▸ Task objective:
From the entries that follow, copy each line in which "pinky" appears.

▸ Entries supplied:
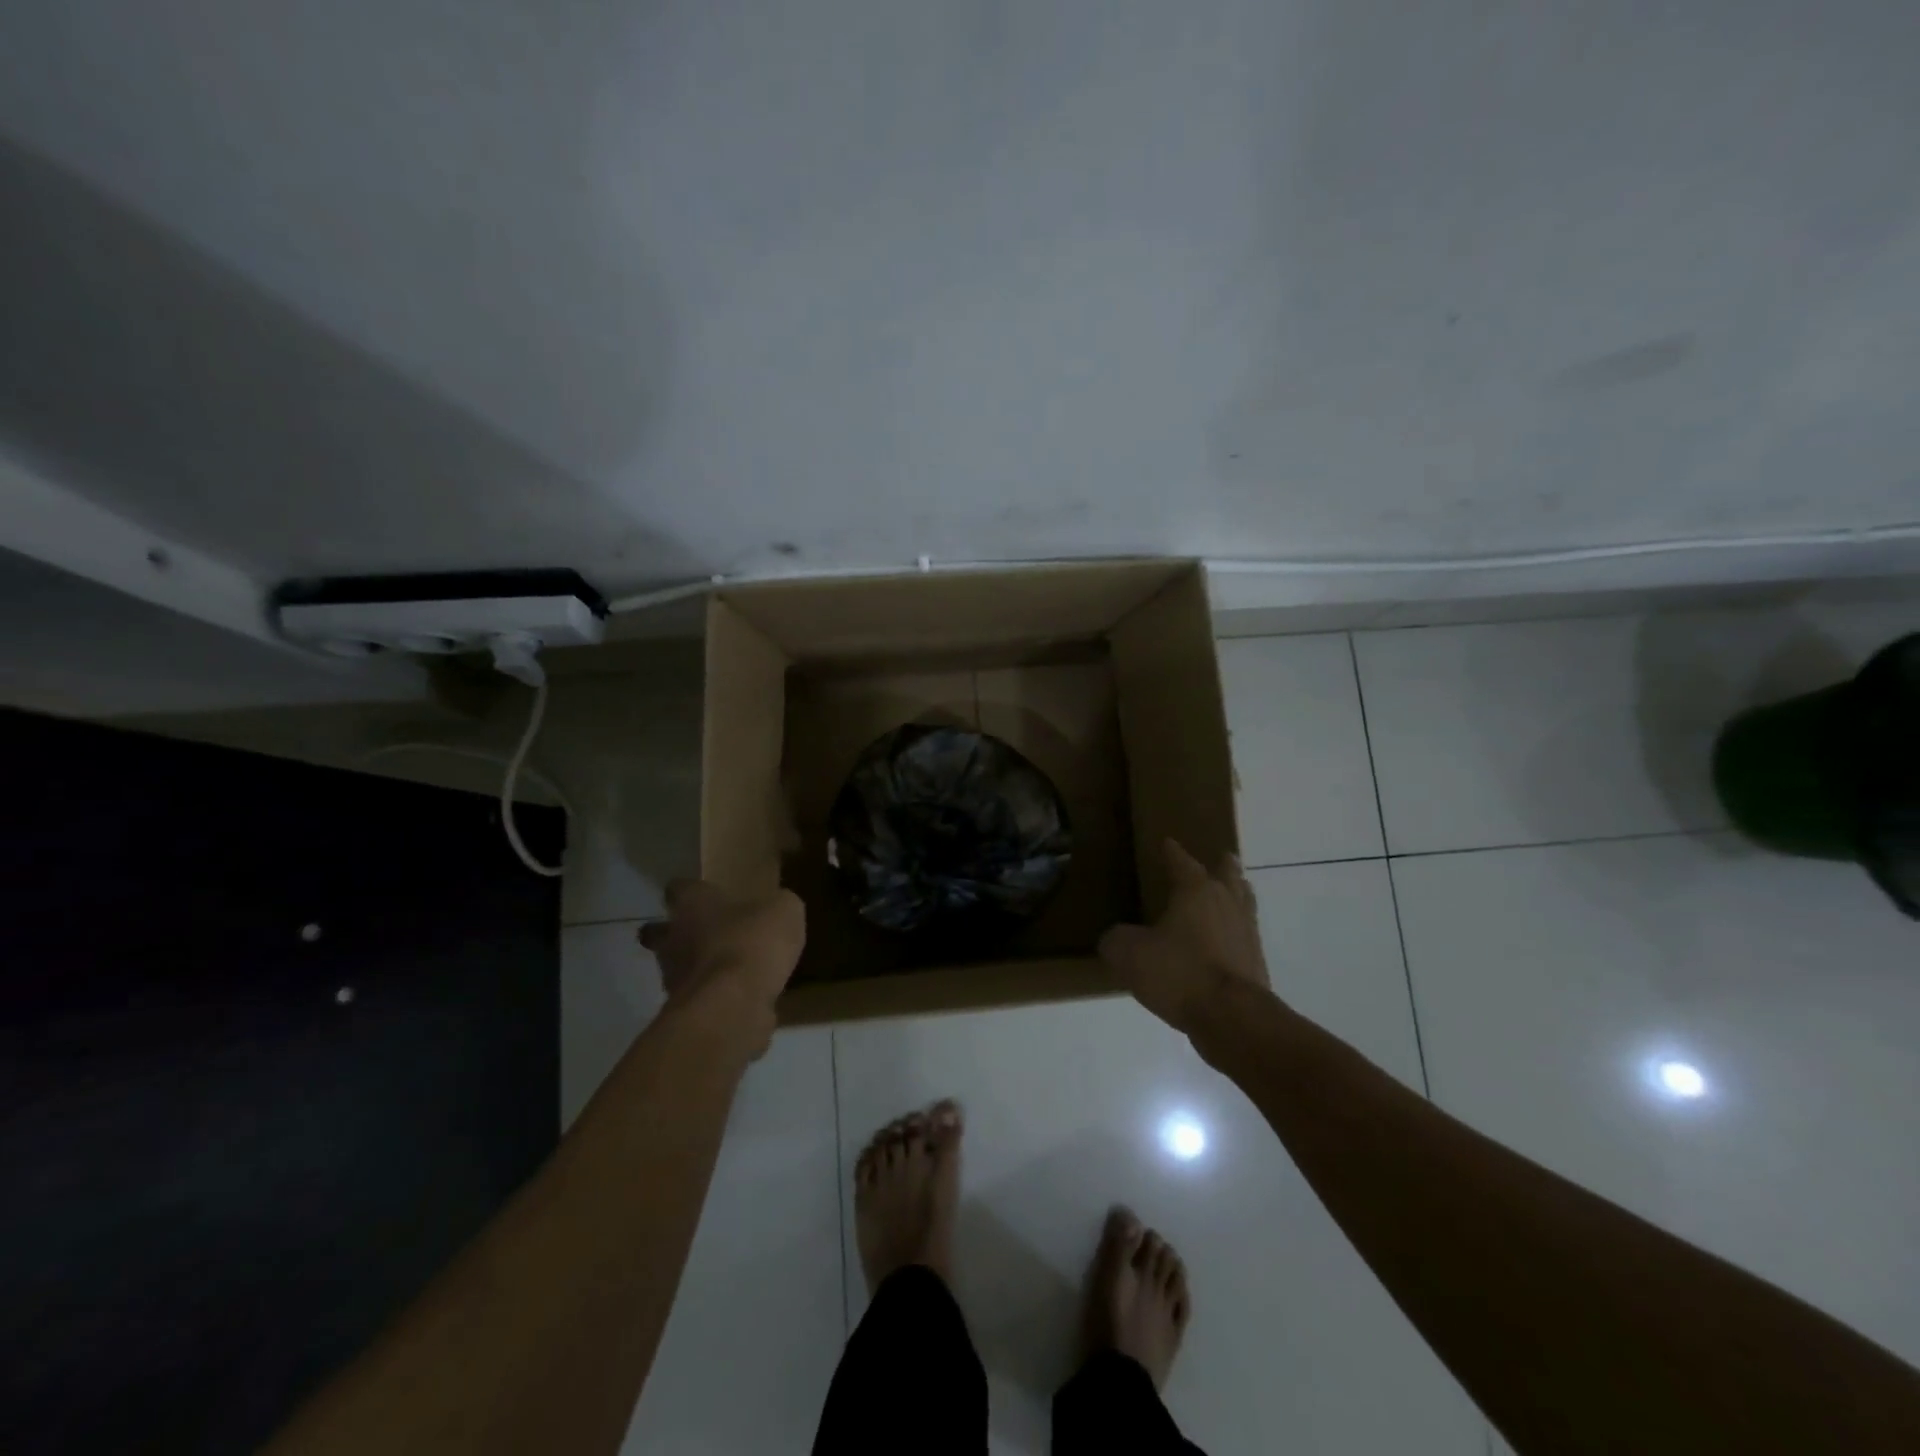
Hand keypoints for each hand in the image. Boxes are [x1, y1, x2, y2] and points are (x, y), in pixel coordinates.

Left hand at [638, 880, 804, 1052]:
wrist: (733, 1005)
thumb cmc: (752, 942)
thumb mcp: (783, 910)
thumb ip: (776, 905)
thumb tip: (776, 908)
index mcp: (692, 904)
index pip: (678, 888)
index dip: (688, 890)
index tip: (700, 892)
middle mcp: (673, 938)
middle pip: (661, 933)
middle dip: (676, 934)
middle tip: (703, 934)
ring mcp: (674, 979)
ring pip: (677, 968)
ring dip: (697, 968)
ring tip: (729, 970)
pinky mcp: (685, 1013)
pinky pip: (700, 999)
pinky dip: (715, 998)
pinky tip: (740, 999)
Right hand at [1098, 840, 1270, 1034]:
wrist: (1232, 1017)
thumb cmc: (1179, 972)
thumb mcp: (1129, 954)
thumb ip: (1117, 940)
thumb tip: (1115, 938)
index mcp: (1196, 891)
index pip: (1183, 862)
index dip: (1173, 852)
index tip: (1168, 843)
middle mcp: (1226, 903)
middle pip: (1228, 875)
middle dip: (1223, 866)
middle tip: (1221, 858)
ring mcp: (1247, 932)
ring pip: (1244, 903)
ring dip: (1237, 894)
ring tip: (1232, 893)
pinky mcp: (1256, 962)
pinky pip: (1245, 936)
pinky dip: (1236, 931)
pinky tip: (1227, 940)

▸ Your solution:
pinky mcp: (685, 1013)
pinky pip: (700, 999)
pinky dip: (715, 998)
pinky tip: (740, 999)
pinky mcp: (1256, 962)
pinky pip: (1245, 936)
pinky dip: (1236, 931)
pinky tip: (1227, 940)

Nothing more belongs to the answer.